Just about my happiest moment as a lawyer: research showed that in Lousiana, the estate of a decedent could bring suit on behalf of *all* the potential beneficiaries. This would include the children. We had the grandmother bring an action in probate and then had the estate file the lawsuit on behalf of everyone. We then had everyone -- including the probate court and an ad litem -- admit that the settlement was a good one (the cult-leader's attorney was so eager to get the money that he agreed to the amount almost before we finished asking). After that, we put the money into the registry of the court and requested that a guardian be appointed to make sure that the money was invested safely and that children actually received the money. We also asked that the cult leader's friend get nothing.
The judge enjoyed that bit. So did the grandparents. The cult leader (who appeared to offer moral support for the mother), not so much.
The other "lawyer" had never bothered to check on the law in Lousiana reagrding the estate, and was caught unprepared with no real argument.
That case still gives me a warm feeling at night.
Dave1001
26th September 2006, 06:33 AM
Awesome story, NoZed.
This is a question out to all the lawyers, law students, and law autodidacts: how would you explain intestacy in your own words?
Thinking in CT
26th September 2006, 07:29 AM
Awesome story, NoZed.
This is a question out to all the lawyers, law students, and law autodidacts: how would you explain intestacy in your own words?
Dying without a valid will.
Dave1001
26th September 2006, 07:43 AM
Dying without a valid will.
My chapter title on intestacy is "Intestacy: An Estate Plan By Default". The default is just that your property is distributed to your closest relatives, right? But along a parentilinial type way I believe. I need to read over that and make sure I understand it.
Darat
26th September 2006, 07:49 AM
...snip...
Let this be a lesson for anyone who drafts wills and trusts: Don't assume that people will die in the "right" order.

- [Material shown]
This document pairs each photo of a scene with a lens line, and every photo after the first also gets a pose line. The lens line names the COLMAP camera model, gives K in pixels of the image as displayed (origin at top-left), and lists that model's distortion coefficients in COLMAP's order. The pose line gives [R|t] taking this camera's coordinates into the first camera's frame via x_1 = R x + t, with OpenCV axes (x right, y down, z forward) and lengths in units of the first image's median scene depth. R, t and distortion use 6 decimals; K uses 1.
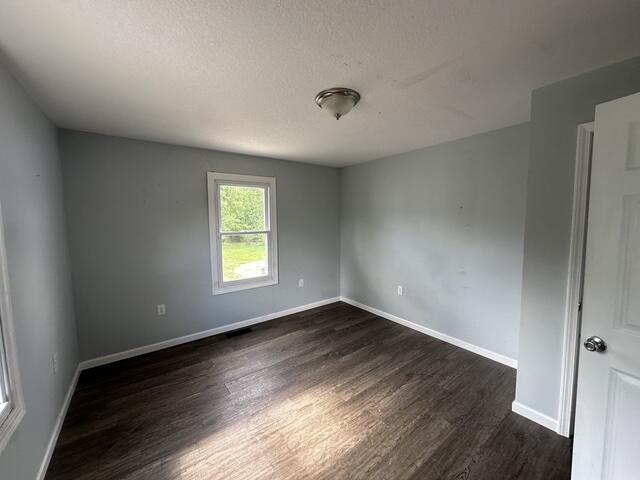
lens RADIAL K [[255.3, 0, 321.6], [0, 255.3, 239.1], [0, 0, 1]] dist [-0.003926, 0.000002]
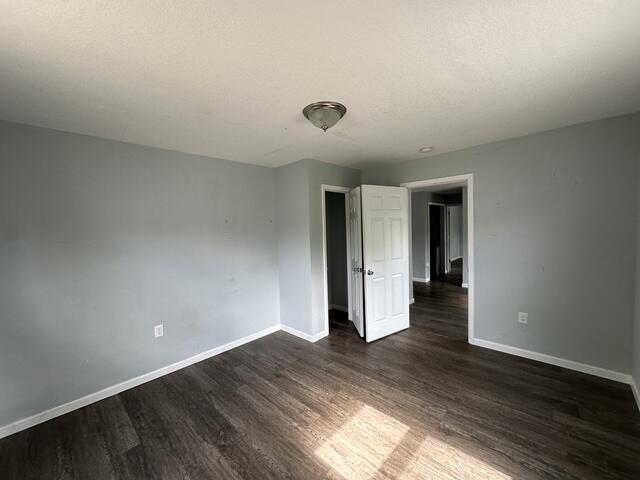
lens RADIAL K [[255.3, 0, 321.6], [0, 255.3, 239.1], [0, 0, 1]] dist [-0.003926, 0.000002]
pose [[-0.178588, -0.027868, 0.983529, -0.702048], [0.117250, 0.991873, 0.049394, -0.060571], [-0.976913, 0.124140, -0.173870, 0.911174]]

---

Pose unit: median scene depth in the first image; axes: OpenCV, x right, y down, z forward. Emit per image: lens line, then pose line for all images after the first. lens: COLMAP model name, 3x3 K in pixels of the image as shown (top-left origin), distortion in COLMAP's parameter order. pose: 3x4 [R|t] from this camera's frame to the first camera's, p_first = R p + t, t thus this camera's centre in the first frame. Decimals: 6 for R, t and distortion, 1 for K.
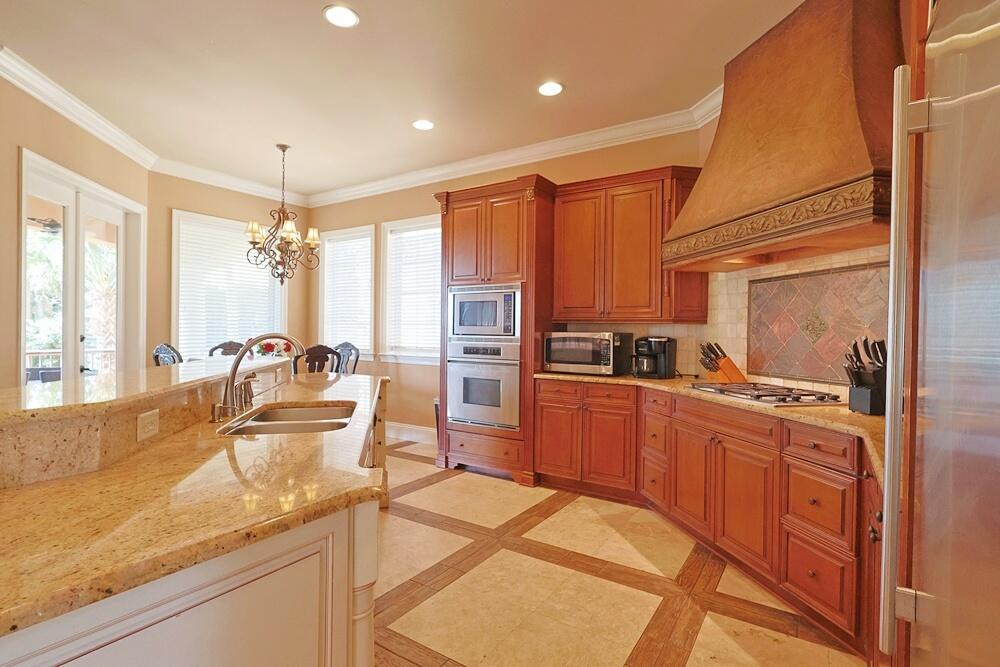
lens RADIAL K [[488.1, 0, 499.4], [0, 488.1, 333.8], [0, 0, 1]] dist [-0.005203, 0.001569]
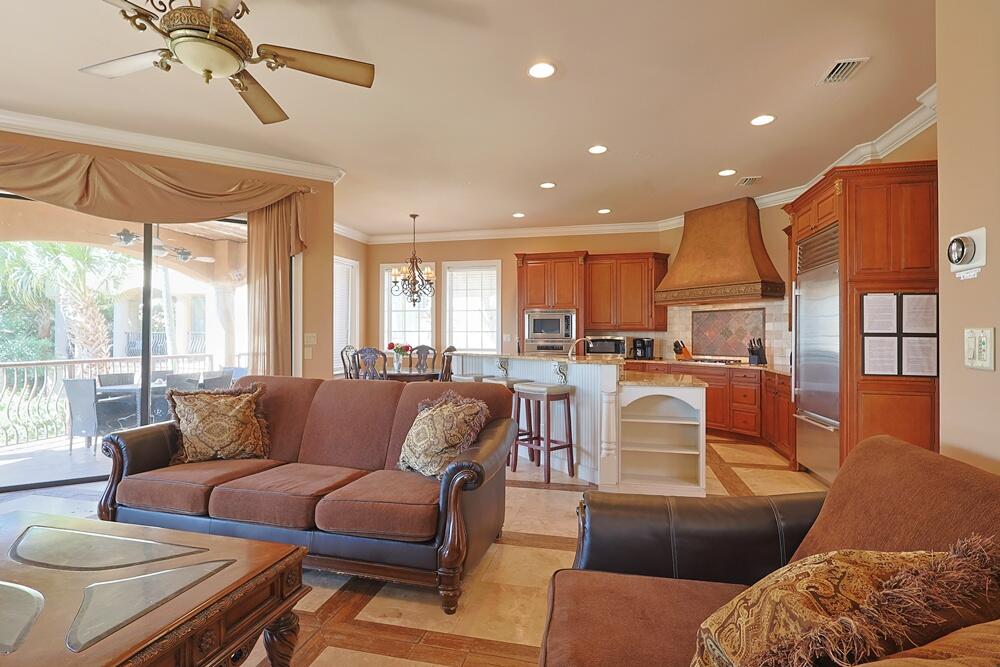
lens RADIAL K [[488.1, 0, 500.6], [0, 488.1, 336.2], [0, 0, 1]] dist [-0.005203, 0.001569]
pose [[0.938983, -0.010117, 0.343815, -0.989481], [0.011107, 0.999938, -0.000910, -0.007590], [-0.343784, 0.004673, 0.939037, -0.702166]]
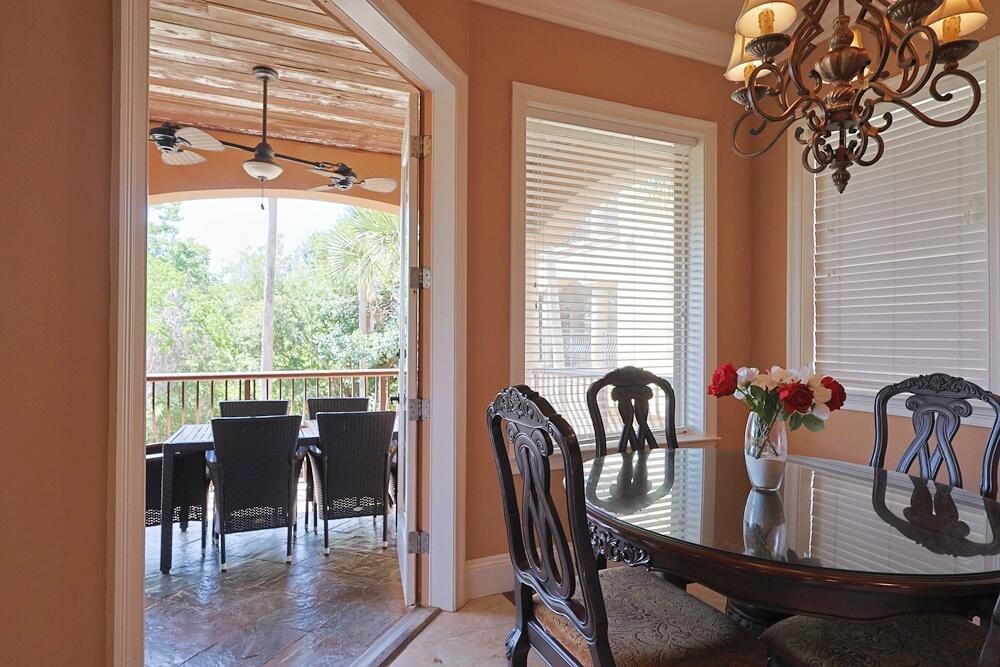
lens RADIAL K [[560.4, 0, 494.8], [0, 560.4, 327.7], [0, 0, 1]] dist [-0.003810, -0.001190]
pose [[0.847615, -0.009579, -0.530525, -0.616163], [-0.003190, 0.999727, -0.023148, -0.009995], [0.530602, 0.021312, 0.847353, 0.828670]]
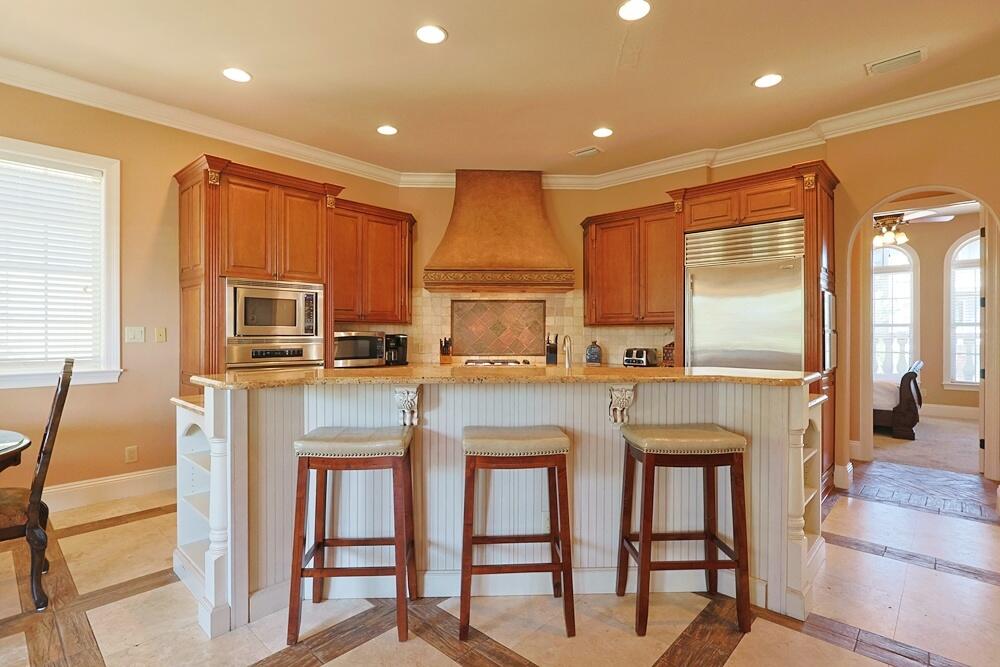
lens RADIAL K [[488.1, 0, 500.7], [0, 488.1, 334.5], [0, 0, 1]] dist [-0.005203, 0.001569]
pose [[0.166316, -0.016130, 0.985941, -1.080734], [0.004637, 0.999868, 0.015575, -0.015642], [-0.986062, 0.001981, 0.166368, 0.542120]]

--

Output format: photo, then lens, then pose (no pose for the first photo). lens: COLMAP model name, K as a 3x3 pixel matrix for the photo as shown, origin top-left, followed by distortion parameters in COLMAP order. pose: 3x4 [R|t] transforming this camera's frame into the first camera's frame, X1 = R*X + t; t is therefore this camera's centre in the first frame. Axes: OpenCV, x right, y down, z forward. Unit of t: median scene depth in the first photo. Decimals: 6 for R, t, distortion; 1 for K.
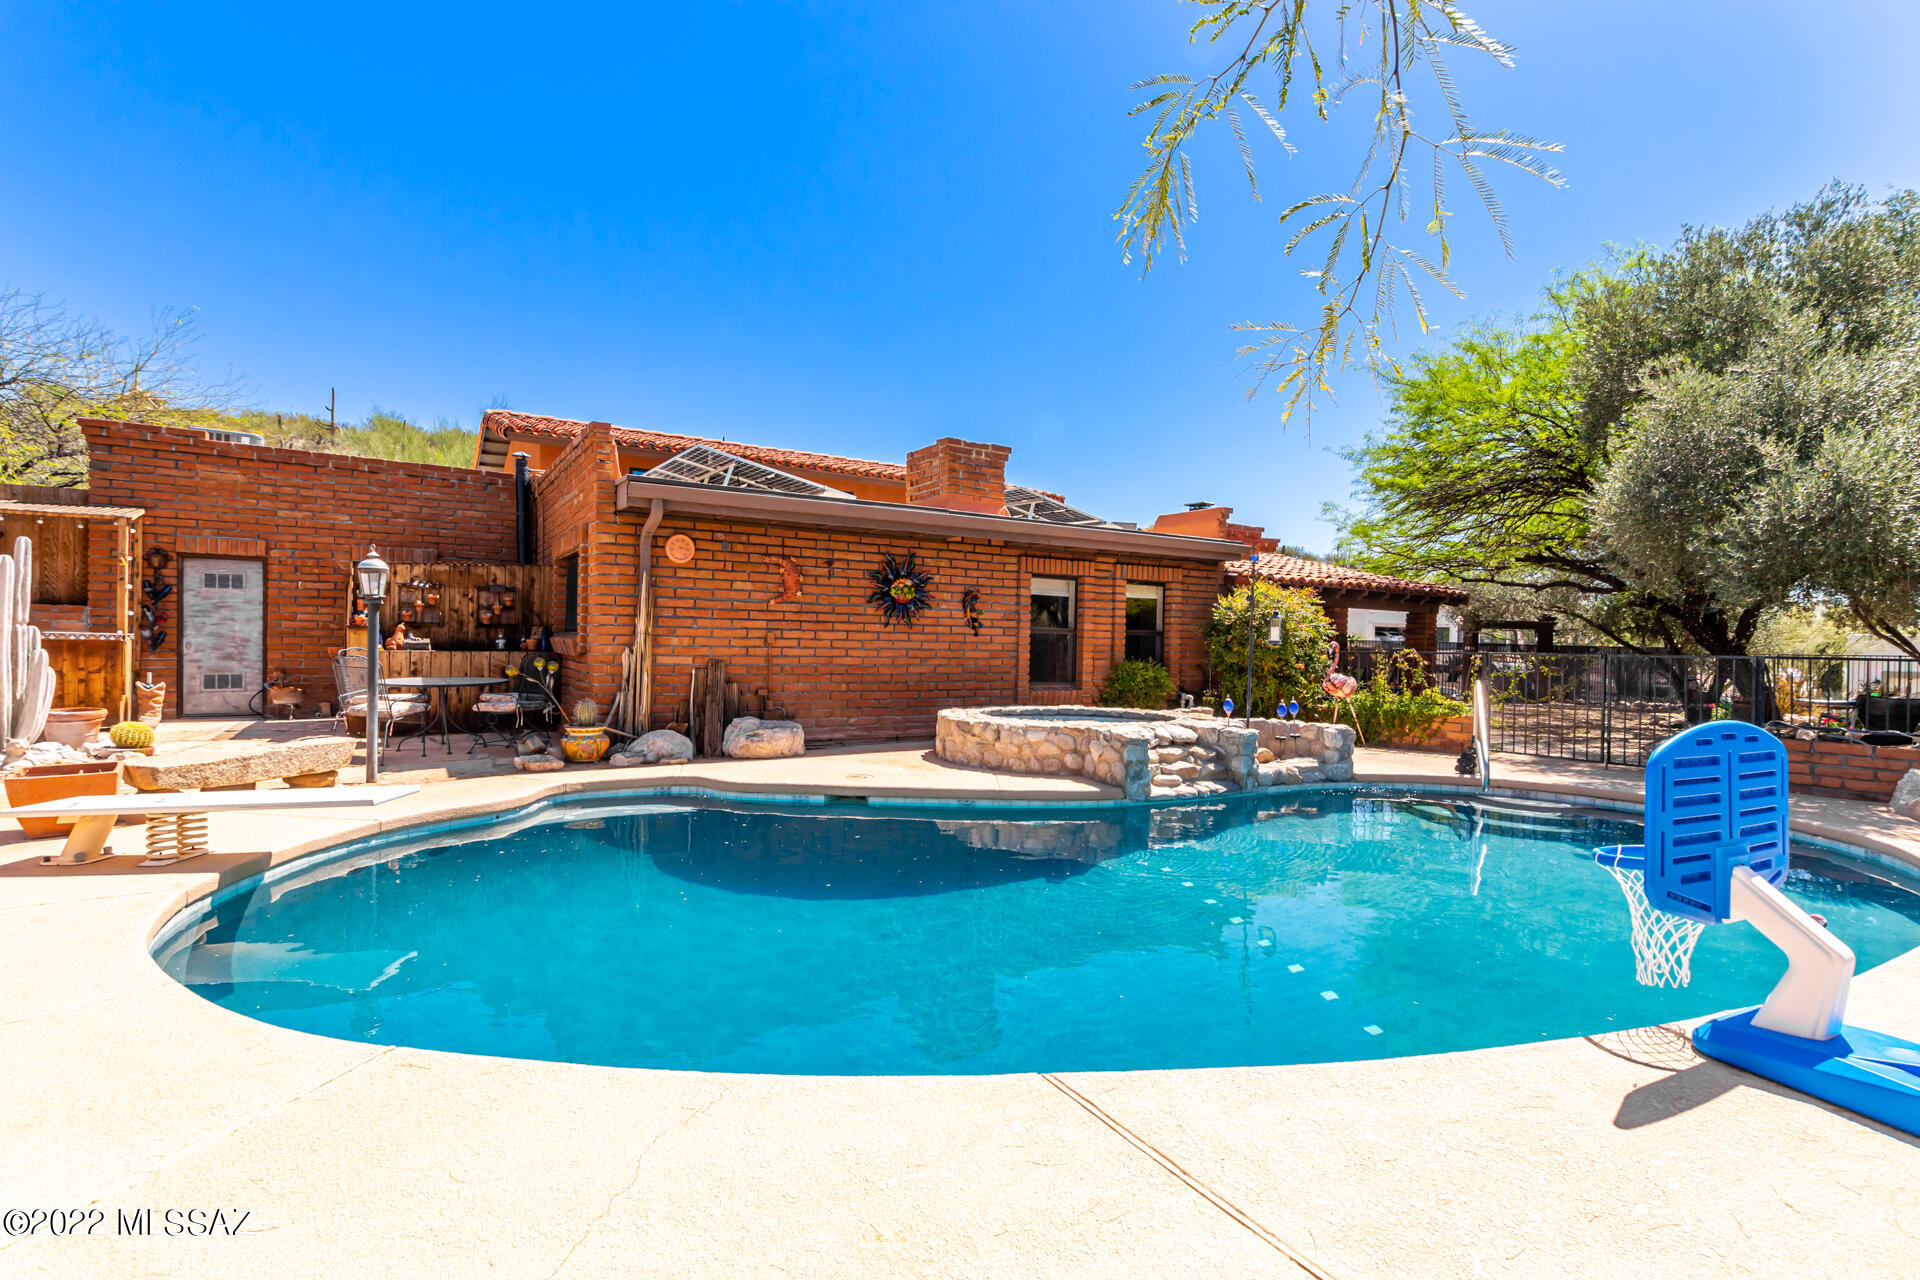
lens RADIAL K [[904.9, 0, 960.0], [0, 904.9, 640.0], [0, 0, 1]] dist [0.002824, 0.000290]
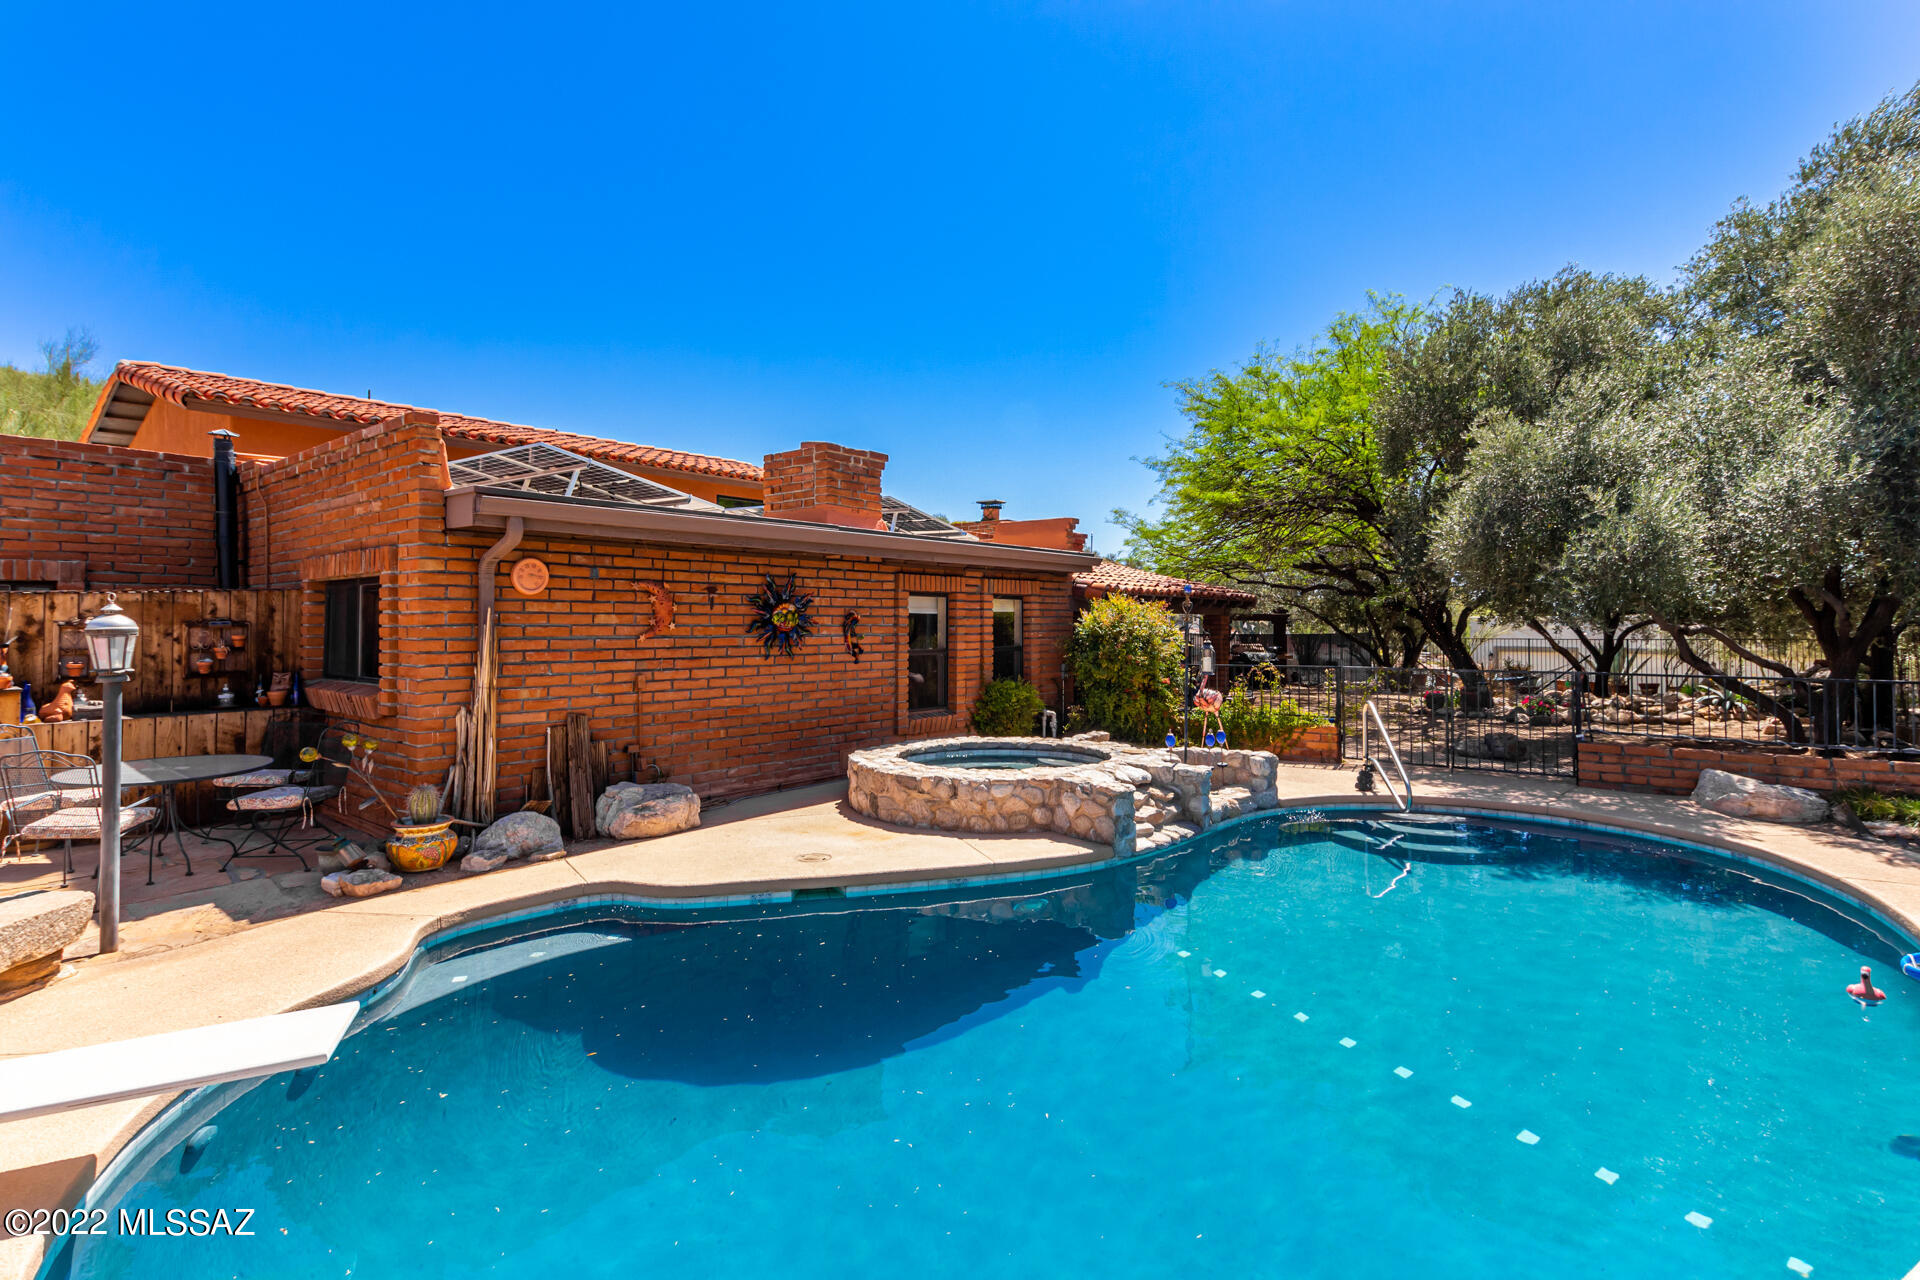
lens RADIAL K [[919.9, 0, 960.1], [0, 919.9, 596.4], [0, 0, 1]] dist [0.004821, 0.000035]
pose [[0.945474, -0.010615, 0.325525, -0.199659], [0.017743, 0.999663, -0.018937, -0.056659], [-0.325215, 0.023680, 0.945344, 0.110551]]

- [Your tasks]
**A.** Answer these questions from the forum thread on law, one line each:
(i) Where was the settlement money put?
(ii) What title does the chapter on intestacy have?
(iii) What lesson is given for anyone who drafts wills and trusts?
**B.** Carry the forum thread on law forward from the end of its last post.

- [Results of the exercise]
**A.**
(i) Into the registry of the court.
(ii) "Intestacy: An Estate Plan By Default".
(iii) Don't assume that people will die in the "right" order.

**B.**
"Don't assume that people will die in the 'right' order." - Hmm if you weren't a high-fa-luting lawyer I'd suggest that sounds like you were saying you should plan so people do die in the right order.... ;)
Darat
26th September 2006, 07:51 AM
Ah, well what I learned in class today could be useful. To reduce odds of a lawsuit, one could include a noncontest clause where the beneficiary gets nothing if they contest the will, but gets a modest garunteed sum if they don't contest the will.
Can you put such a clause in a will? Or rather since obviously you can write such a clause - would it be enforceable?
NoZed Avenger
26th September 2006, 08:19 AM
My chapter title on intestacy is "Intestacy: An Estate Plan By Default". The default is just that your property is distributed to your closest relatives, right?
If there is no will, the state statutes on the subject will control. The laws vary somewhat by state regarding the order of preference, however, and the way the money is split.
Dave1001
26th September 2006, 08:48 AM
Can you put such a clause in a will? Or rather since obviously you can write such a clause - would it be enforceable?
I'm pretty sure no-contest clauses of some type are enforceable in every American jurisdiction, am I right?
Also, there must be some sort of model wills, trusts, and estates code. And I'm pretty sure it has an enforceable version of the no-contest clause that's allowed, too.
Dave1001
26th September 2006, 08:49 AM
If there is no will, the state statutes on the subject will control. The laws vary somewhat by state regarding the order of preference, however, and the way the money is split.
But they all determine that the money goes to relatives, right? spouse, kids, cousins, etc.
But is there some type of laughing beneficiary test, where if the relatives are so far removed, the money goes to the state, instead, in some or all jurisdictions?
Loss Leader
26th September 2006, 01:53 PM
Ha ha. Yeah, that initial conflict arising thing is a real b**ch, huh?
Try having three simultaneous divorce, alimony, and child custody and support proceedings in three states between the same parties. That's loads of fun. Of course, those aren't necessarily so much about conflict of laws questions as much as they are about personal and subject matter jurisdiction (and both kinds of jurisdiction questions arise, often at the same time, often with more than one state having jurisdiction) over distinct issues in the proceedings.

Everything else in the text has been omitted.